##### Data

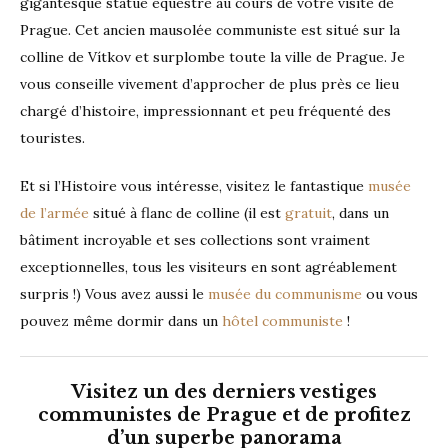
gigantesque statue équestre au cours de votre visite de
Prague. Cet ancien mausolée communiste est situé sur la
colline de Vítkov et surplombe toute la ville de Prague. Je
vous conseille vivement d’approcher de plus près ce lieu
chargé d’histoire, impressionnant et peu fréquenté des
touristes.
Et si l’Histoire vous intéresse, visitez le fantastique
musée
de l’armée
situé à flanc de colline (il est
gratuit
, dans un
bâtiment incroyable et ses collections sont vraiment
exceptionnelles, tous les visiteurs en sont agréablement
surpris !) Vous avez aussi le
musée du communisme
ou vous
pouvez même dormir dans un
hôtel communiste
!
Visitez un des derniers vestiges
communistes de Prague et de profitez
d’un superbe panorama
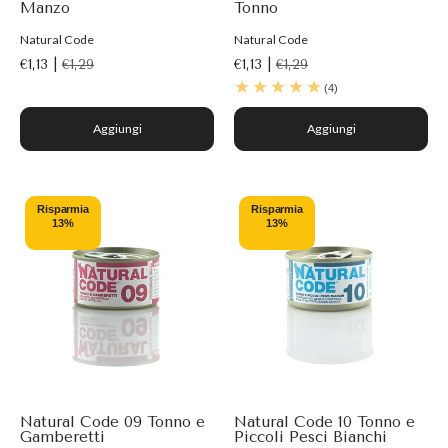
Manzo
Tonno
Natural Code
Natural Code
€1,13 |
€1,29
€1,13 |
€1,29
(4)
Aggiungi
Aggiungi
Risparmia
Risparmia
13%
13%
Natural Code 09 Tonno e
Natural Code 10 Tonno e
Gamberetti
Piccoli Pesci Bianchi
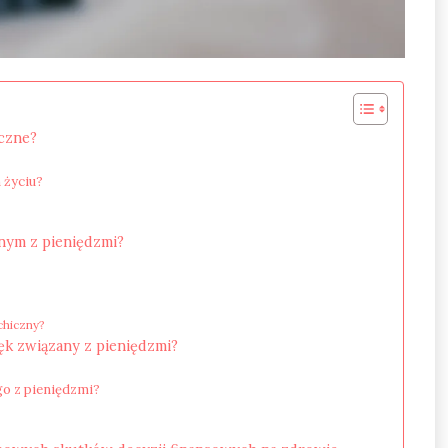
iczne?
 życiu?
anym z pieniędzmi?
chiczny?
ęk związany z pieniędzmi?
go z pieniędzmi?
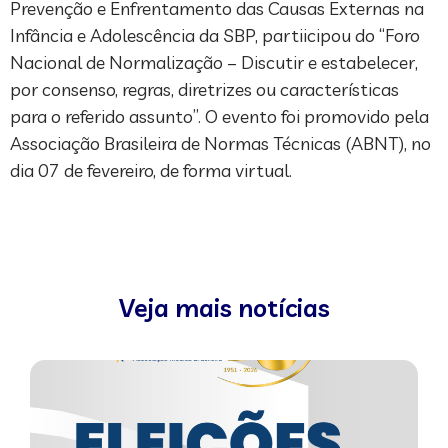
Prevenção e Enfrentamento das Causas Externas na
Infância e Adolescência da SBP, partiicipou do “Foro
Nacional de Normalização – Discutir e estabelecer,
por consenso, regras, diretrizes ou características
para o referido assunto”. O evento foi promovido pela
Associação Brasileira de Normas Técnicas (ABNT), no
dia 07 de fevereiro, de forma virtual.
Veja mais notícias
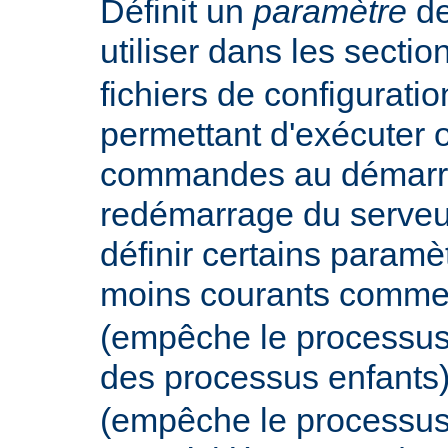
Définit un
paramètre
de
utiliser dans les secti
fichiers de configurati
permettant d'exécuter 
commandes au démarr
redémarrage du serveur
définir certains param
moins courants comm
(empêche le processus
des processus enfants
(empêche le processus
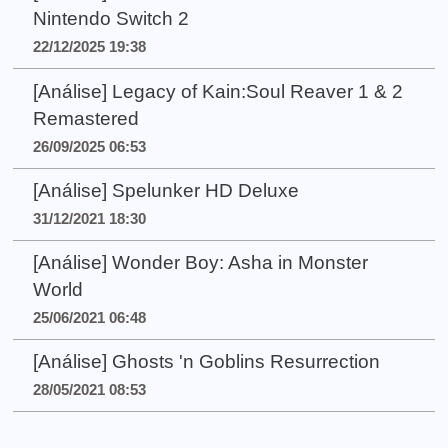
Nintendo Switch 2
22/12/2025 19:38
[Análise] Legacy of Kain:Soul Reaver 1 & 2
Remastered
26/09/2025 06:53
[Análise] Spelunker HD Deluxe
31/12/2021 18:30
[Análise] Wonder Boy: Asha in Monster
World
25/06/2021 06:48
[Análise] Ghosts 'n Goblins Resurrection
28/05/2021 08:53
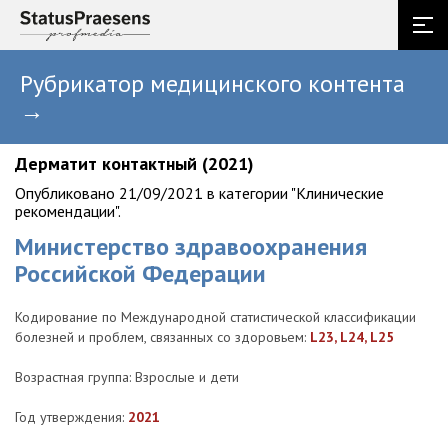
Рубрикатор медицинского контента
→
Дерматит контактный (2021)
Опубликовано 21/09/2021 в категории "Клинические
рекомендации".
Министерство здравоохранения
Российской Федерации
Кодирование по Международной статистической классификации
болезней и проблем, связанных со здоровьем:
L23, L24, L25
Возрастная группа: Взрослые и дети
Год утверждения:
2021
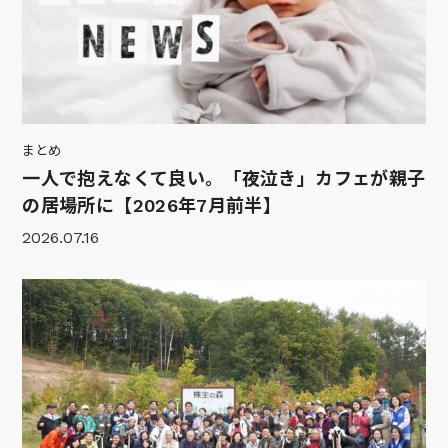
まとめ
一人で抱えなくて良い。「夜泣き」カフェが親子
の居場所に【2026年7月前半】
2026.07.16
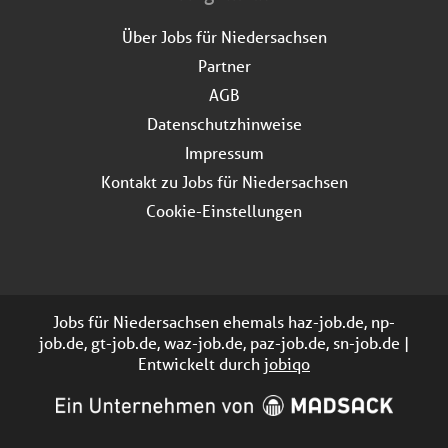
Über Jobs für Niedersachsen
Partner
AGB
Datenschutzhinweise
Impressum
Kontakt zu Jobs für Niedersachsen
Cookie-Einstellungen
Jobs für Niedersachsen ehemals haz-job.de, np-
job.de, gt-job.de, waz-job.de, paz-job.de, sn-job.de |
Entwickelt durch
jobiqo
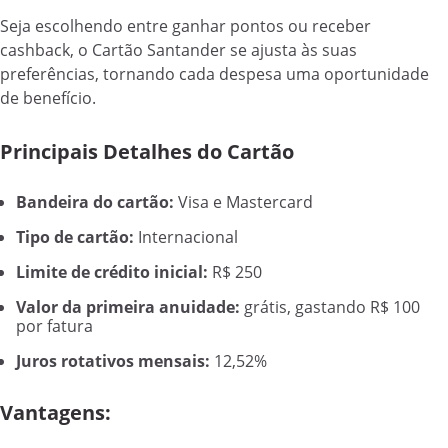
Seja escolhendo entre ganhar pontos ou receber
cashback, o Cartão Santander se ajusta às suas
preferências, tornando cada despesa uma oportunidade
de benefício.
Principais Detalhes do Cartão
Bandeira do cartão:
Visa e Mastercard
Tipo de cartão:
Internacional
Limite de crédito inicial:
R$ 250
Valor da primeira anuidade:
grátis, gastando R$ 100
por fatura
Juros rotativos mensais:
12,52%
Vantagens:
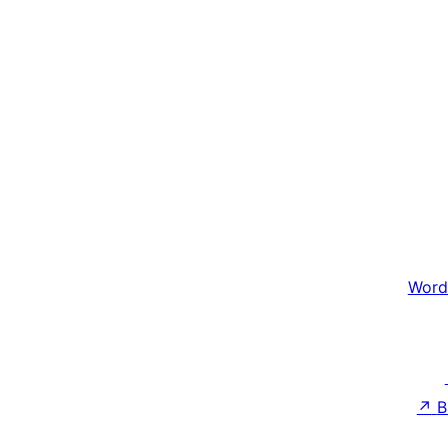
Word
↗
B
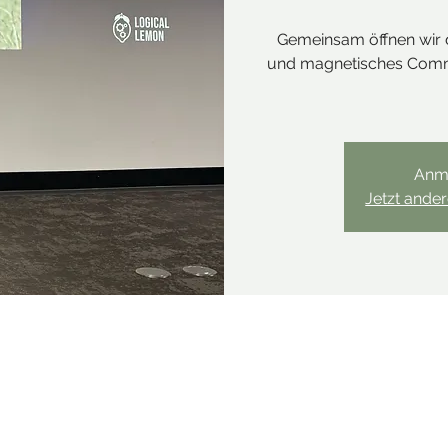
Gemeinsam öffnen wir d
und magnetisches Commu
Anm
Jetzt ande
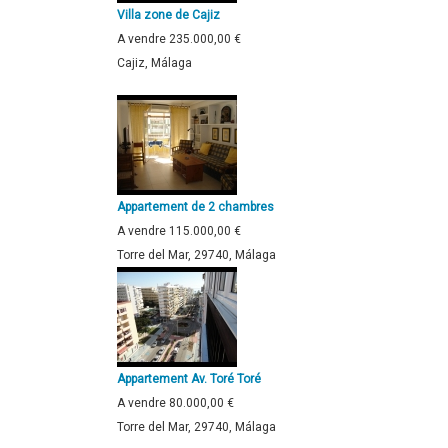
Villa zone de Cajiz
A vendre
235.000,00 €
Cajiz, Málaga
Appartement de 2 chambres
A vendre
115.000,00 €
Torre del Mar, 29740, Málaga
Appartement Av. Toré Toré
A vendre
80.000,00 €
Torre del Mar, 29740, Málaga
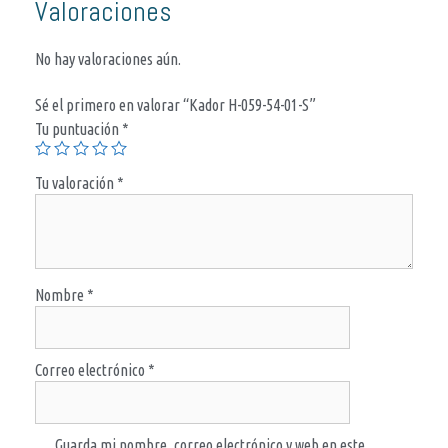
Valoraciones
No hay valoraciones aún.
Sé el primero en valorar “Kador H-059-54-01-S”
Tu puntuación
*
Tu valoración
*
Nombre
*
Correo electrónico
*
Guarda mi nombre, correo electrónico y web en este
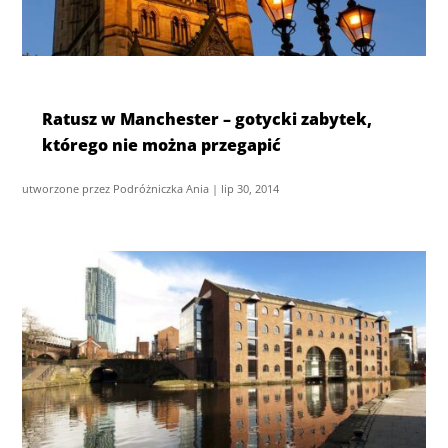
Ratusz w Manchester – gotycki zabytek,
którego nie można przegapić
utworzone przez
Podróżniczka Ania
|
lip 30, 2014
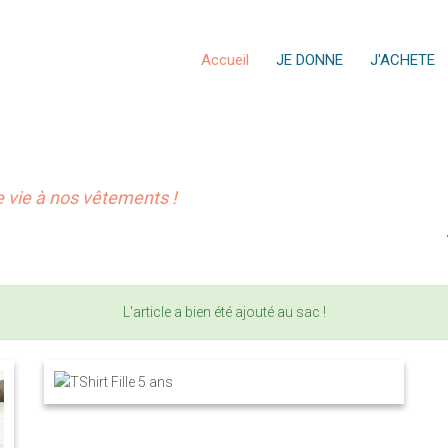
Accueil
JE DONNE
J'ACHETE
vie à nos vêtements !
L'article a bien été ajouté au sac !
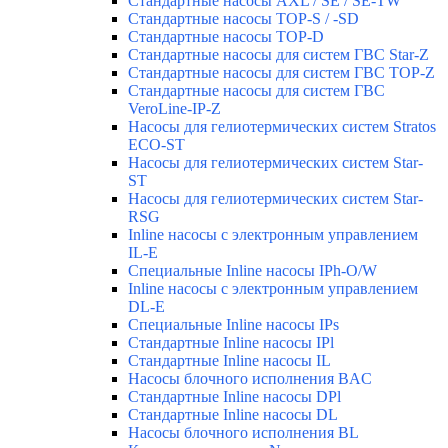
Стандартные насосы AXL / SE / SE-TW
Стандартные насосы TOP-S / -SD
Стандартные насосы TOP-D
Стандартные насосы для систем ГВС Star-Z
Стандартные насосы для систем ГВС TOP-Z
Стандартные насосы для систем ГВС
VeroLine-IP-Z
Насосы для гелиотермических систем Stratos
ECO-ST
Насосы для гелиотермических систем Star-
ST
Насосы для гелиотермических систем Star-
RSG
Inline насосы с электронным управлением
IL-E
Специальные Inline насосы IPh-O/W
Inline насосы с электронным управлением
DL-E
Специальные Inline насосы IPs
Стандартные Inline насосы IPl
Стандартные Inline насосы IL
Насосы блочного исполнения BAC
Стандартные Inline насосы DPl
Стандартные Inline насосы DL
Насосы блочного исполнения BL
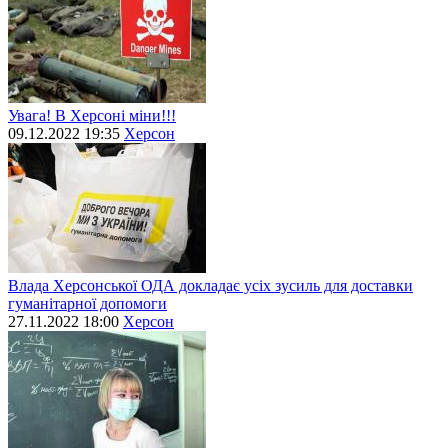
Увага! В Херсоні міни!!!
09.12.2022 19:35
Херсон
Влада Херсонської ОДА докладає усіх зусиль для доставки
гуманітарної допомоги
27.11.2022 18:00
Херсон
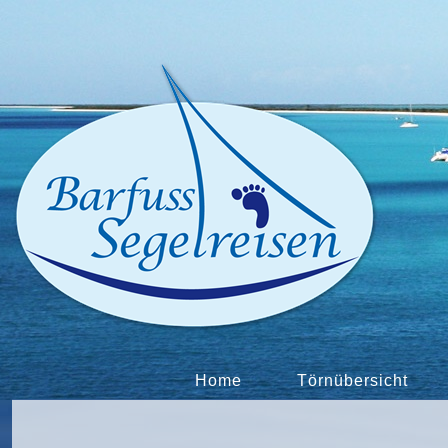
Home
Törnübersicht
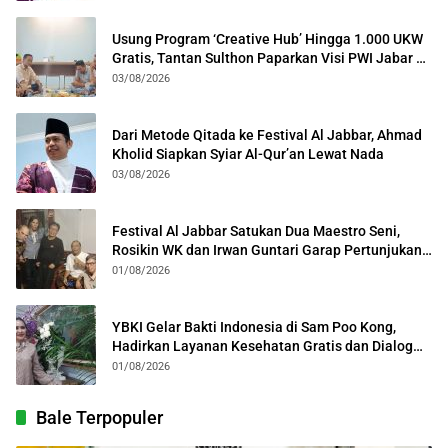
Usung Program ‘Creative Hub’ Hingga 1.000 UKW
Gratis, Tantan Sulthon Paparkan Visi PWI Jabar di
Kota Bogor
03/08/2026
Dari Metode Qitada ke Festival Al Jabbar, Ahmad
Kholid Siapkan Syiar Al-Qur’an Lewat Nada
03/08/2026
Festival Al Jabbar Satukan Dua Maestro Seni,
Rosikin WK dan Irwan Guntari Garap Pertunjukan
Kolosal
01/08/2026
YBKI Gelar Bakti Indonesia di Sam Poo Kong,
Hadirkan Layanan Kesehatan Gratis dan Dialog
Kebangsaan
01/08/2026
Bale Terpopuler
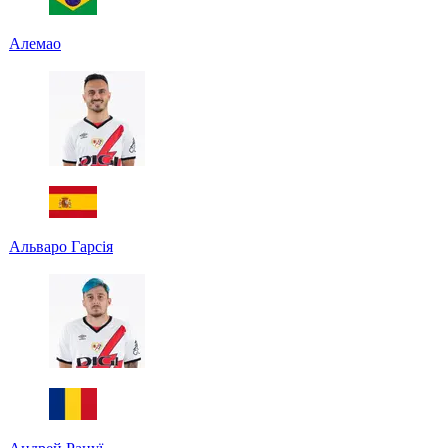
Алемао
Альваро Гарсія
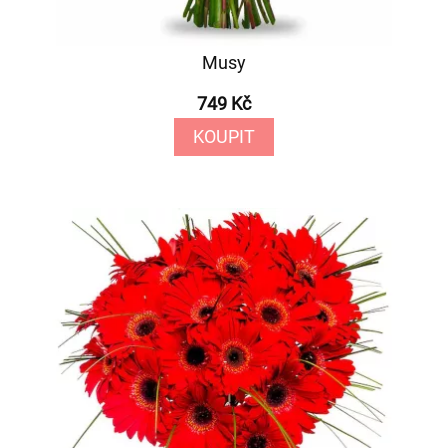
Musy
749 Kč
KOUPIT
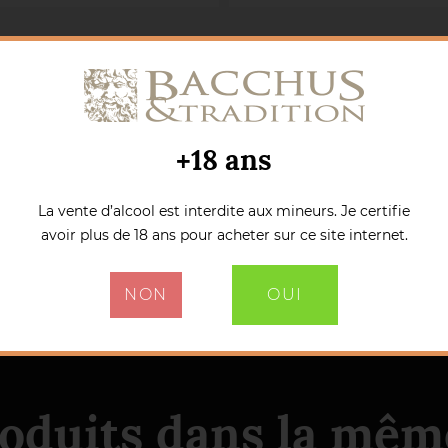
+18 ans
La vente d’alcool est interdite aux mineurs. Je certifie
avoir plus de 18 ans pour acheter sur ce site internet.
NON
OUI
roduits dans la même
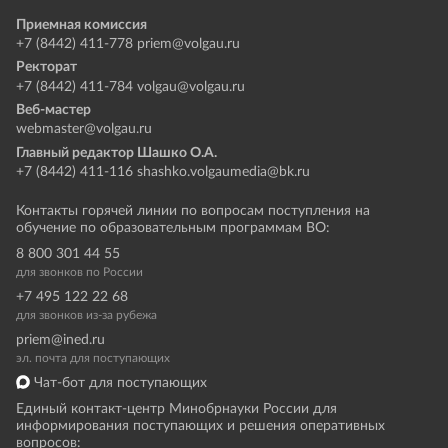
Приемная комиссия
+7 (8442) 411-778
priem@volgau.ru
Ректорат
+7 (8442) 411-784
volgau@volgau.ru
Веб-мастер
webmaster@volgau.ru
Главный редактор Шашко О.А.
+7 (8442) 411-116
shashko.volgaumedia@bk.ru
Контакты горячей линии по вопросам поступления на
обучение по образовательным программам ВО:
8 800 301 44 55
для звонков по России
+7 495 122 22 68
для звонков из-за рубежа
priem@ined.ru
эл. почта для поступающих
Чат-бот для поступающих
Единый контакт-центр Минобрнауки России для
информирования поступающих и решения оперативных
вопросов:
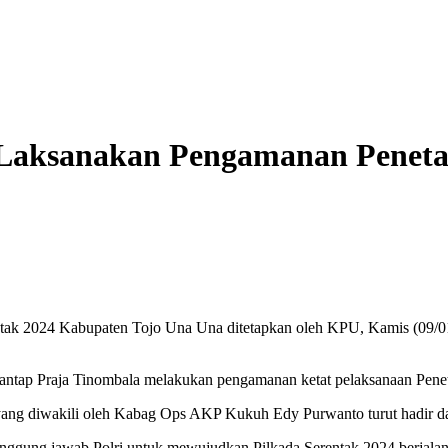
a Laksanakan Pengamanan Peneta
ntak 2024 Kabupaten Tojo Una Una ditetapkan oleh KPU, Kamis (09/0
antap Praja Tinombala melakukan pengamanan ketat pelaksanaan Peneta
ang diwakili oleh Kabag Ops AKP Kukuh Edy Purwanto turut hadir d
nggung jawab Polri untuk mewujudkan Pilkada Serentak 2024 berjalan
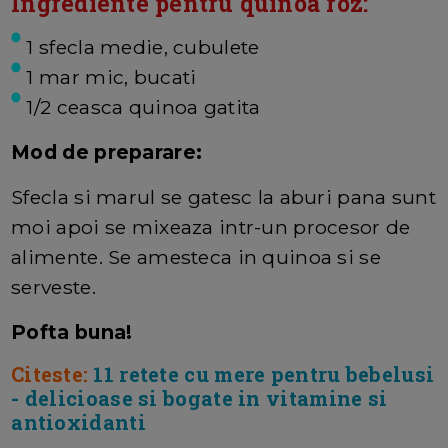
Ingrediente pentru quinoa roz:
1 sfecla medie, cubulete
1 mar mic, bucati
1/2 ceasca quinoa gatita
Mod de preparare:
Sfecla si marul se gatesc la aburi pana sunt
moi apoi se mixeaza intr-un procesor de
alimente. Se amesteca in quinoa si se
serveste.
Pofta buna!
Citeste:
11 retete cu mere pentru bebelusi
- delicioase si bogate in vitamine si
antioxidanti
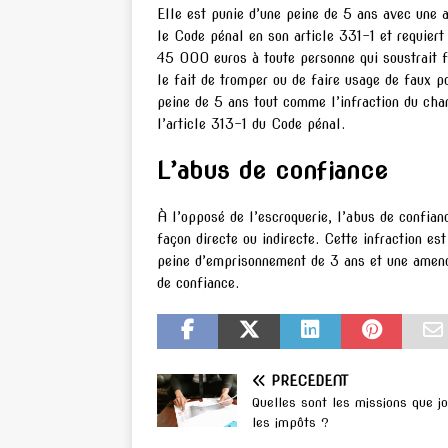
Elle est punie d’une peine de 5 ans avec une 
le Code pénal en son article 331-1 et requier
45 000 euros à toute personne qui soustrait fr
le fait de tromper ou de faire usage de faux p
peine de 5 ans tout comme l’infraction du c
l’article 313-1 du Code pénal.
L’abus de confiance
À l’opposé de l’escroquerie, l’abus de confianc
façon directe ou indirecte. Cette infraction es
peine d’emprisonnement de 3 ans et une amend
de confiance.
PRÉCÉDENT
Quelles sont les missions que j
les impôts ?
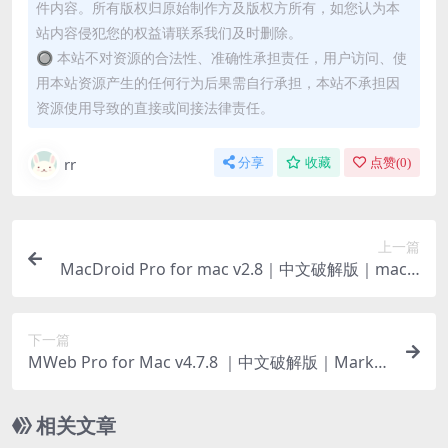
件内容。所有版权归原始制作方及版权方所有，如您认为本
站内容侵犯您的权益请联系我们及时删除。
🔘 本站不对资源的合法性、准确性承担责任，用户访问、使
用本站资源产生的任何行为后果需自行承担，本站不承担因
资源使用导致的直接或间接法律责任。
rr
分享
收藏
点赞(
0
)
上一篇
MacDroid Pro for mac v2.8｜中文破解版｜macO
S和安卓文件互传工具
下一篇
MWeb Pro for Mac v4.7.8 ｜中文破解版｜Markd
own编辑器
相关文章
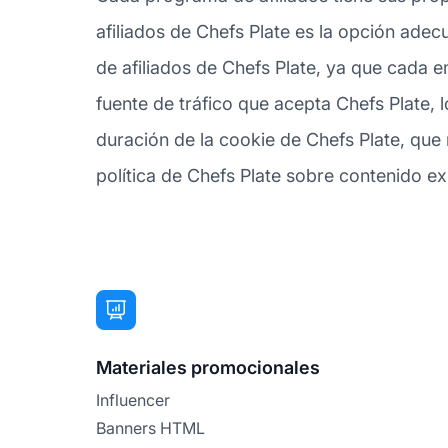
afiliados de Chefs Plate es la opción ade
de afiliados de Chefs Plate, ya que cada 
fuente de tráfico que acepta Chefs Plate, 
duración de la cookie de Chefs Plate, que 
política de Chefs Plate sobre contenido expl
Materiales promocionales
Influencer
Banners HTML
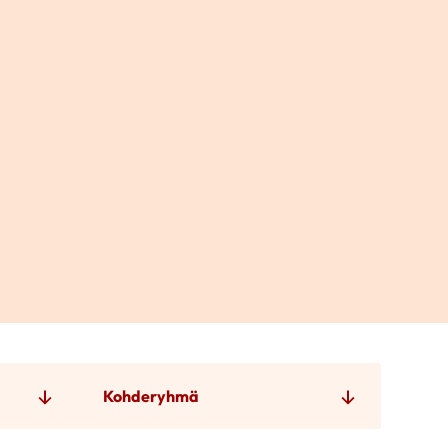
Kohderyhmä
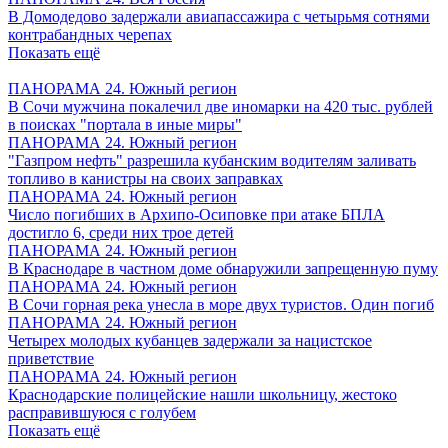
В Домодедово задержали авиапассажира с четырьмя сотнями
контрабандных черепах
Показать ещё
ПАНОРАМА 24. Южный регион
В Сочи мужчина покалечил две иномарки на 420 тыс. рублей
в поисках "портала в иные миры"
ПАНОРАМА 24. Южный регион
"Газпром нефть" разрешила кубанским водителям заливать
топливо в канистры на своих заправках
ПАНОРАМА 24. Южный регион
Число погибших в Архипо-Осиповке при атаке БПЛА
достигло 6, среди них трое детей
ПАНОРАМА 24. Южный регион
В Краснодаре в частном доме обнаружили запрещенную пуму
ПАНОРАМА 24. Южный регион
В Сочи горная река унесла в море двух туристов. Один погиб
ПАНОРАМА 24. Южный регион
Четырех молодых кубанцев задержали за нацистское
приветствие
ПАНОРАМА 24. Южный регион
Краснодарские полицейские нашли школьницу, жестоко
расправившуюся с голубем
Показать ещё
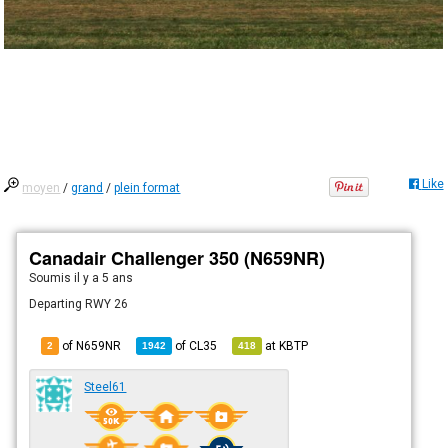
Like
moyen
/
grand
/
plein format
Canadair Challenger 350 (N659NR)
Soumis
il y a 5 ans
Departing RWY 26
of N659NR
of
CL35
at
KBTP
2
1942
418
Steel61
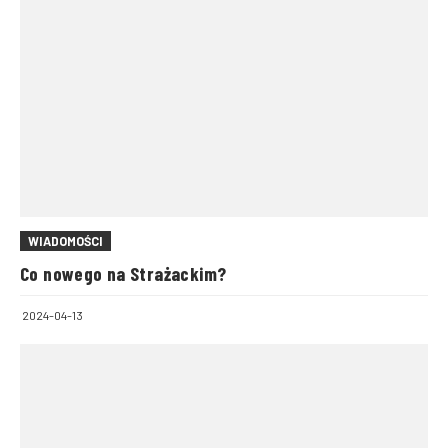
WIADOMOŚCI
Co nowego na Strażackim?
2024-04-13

##########

| What you are asked to do |
Quote the lines from the one containing "Рубрикатор медицинского контента" through the one containing "lip 30, 2014", word for word. Leave the pictures out of your answer.

| Response to this exercise |
Рубрикатор медицинского контента
→
Дерматит контактный (2021)
Опубликовано 21/09/2021 в категории "Клинические
рекомендации".
Министерство здравоохранения
Российской Федерации
Кодирование по Международной статистической классификации
болезней и проблем, связанных со здоровьем:
L23, L24, L25
Возрастная группа: Взрослые и дети
Год утверждения:
2021
まとめ
一人で抱えなくて良い。「夜泣き」カフェが親子
の居場所に【2026年7月前半】
2026.07.16
Über Jobs für Niedersachsen
Partner
AGB
Datenschutzhinweise
Impressum
Kontakt zu Jobs für Niedersachsen
Cookie-Einstellungen
Jobs für Niedersachsen ehemals haz-job.de, np-
job.de, gt-job.de, waz-job.de, paz-job.de, sn-job.de |
Entwickelt durch
jobiqo
Seja escolhendo entre ganhar pontos ou receber
cashback, o Cartão Santander se ajusta às suas
preferências, tornando cada despesa uma oportunidade
de benefício.
Principais Detalhes do Cartão
Bandeira do cartão:
Visa e Mastercard
Tipo de cartão:
Internacional
Limite de crédito inicial:
R$ 250
Valor da primeira anuidade:
grátis, gastando R$ 100
por fatura
Juros rotativos mensais:
12,52%
Vantagens:
Word
↗
B
Gemeinsam öffnen wir d
und magnetisches Commu
Anm
Jetzt ande
Villa zone de Cajiz
A vendre
235.000,00 €
Cajiz, Málaga
Appartement de 2 chambres
A vendre
115.000,00 €
Torre del Mar, 29740, Málaga
Appartement Av. Toré Toré
A vendre
80.000,00 €
Torre del Mar, 29740, Málaga
Valoraciones
No hay valoraciones aún.
Sé el primero en valorar “Kador H-059-54-01-S”
Tu puntuación
*
Tu valoración
*
Nombre
*
Correo electrónico
*
Guarda mi nombre, correo electrónico y web en este
Ratusz w Manchester – gotycki zabytek,
którego nie można przegapić
utworzone przez
Podróżniczka Ania
|
lip 30, 2014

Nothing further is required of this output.